- **BRIEF**: Write the listing out again word for word, excluding any pictures.
________
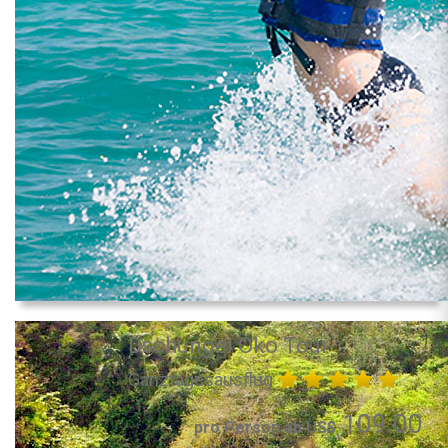
Dschungel Öko Tour
Ganztagesausflug
109.00
pro Person ab US$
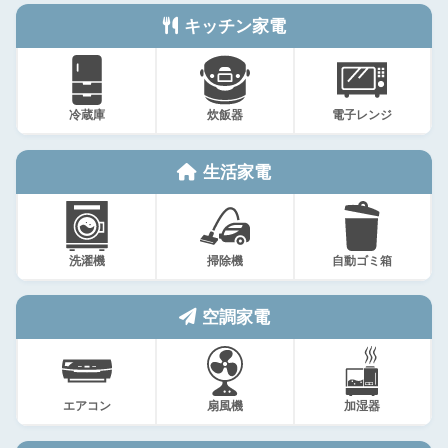
キッチン家電
冷蔵庫
炊飯器
電子レンジ
生活家電
洗濯機
掃除機
自動ゴミ箱
空調家電
エアコン
扇風機
加湿器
________
- **WRITTEN RESPONSE**:
Dschungel Öko Tour
Ganztagesausflug
109.00
pro Person ab US$
キッチン家電
冷蔵庫
炊飯器
電子レンジ
生活家電
洗濯機
掃除機
自動ゴミ箱
空調家電
エアコン
扇風機
加湿器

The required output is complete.